Jayalalithaa won an immense mandate in 1991, which she lost by her arrogance. Having won back the chief minister’s chair in 2001, it seemed the AIADMK leader had learned nothing. (Has anyone forgotten the fiasco of arresting Karunanidhi in front of television crews?) But she has learned from the past. Today, she is selecting her battlegrounds carefully, choosing issues where it is impossible to oppose her.
Learning from her mistakes appears to be exactly what Mamata Banerjee is congenitally incapable of doing. She was whimsical and impulsive yesterday; the same follies drive her today. She walked out of the National Democratic Alliance in a huff yesterday; she seems set to do so again today.
Does everyone remember why Mamata Banerjee resigned from the Union cabinet? She said it was to protest against George Fernandes’s continuance in the Union cabinet despite the Tehelka scandal. Had she waited, instead of rushing to confront the prime minister with a deadline, she would have found the defence minister was moving out anyway. It was, of course, all a put-up job; the real reason was that Mamata Banerjee wanted an alliance with the Congress for the assembly polls.
One year later, Mamata Banerjee is again fooling nobody. The real reason for her rift with the prime minister is that she was desperate to get back the railway ministry. She was denied this, partly because there was no need to shift Nitish Kumar, partly because her performance as railway minister was nothing to write home about. The opportunist in Mamata Banerjee rose to the fore, and she chose to make an issue of an organisational matter, not caring that it would snowball into a ‘Bengal vs Bihar’ issue. (Did she even realise the possibility?)
The decision to create a new divisional headquarters at Hajipur was made in 1996. There have been several railway ministers since then, not least Mamata Banerjee herself.
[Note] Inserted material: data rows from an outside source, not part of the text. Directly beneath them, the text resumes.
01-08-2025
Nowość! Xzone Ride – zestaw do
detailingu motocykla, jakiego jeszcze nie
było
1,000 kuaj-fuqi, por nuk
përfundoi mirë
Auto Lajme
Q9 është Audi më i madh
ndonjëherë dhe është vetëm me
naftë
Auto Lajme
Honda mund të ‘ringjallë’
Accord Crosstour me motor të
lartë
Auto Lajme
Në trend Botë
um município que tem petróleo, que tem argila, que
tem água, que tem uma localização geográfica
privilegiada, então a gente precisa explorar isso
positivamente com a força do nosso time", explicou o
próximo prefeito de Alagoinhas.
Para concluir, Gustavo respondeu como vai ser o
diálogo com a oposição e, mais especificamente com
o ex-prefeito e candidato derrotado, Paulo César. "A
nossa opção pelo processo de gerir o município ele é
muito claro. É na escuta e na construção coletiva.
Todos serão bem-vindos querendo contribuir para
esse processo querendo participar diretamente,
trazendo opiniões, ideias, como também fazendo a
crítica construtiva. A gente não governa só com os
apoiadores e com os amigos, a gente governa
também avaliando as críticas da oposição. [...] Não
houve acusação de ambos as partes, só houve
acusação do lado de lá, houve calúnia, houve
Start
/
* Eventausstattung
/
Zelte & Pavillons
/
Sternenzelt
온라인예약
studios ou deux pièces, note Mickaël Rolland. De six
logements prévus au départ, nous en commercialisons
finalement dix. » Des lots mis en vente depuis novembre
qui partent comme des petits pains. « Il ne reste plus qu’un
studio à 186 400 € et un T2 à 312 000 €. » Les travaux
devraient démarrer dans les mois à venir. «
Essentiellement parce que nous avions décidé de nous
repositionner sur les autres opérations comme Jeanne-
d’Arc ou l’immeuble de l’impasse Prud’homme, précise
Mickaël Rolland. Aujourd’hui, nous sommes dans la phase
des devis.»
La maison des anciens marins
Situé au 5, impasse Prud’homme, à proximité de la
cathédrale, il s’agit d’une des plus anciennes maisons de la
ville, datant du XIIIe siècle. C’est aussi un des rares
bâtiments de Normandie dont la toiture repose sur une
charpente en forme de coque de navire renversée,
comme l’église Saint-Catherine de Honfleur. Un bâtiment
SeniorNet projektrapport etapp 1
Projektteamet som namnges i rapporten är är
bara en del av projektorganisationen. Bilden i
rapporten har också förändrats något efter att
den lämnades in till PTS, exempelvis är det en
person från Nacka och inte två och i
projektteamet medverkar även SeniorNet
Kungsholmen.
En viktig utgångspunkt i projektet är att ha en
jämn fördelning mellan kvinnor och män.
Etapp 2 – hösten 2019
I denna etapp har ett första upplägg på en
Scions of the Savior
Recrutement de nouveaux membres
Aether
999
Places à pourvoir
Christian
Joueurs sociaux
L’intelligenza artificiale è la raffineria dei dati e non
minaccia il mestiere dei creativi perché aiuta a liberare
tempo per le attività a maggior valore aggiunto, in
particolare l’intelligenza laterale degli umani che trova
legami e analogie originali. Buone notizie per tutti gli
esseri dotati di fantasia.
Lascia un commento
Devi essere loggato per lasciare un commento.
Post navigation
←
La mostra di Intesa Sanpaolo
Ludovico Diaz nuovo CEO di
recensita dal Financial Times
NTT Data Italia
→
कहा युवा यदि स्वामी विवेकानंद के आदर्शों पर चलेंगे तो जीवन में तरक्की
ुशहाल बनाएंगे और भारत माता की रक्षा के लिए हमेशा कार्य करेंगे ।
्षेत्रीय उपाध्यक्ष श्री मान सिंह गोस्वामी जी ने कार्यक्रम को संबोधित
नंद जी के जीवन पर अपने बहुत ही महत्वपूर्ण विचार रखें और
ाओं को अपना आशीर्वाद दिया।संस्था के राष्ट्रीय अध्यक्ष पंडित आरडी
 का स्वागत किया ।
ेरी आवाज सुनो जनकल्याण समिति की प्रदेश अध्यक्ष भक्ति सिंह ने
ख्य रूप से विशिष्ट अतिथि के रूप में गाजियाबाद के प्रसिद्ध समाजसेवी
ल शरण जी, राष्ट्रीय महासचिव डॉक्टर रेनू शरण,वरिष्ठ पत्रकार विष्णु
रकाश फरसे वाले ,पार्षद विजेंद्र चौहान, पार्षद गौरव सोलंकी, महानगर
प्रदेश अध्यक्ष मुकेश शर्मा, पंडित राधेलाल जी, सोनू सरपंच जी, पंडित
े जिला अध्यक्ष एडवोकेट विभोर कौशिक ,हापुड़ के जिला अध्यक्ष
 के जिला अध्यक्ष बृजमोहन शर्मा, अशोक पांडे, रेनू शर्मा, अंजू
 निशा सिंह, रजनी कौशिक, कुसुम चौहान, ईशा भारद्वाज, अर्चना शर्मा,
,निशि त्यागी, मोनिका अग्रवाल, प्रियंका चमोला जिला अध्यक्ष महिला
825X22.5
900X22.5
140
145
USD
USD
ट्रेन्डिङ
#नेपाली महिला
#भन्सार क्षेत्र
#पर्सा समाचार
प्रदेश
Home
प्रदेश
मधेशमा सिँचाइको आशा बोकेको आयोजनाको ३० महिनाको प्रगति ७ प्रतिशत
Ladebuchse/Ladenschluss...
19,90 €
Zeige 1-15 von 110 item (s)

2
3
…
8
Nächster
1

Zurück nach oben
Why didn’t any of them reverse the decision? Instead of answering, the Trinamool Congress boss goes at a tangent; at her rhetorical worst, she claims the decision is ‘worse than Partition’. A million dead and millions more displaced are nothing compared to removing an office from Kolkata? Talk about stupid comparisons!
Frankly, we all owe the prime minister a vote of thanks for refusing to give the railway ministry to such a weathercock! Mamata Banerjee was free with her advice to Jayalalithaa in 1998-1999. She should swallow some of it herself today — but crow is never pleasant to eat.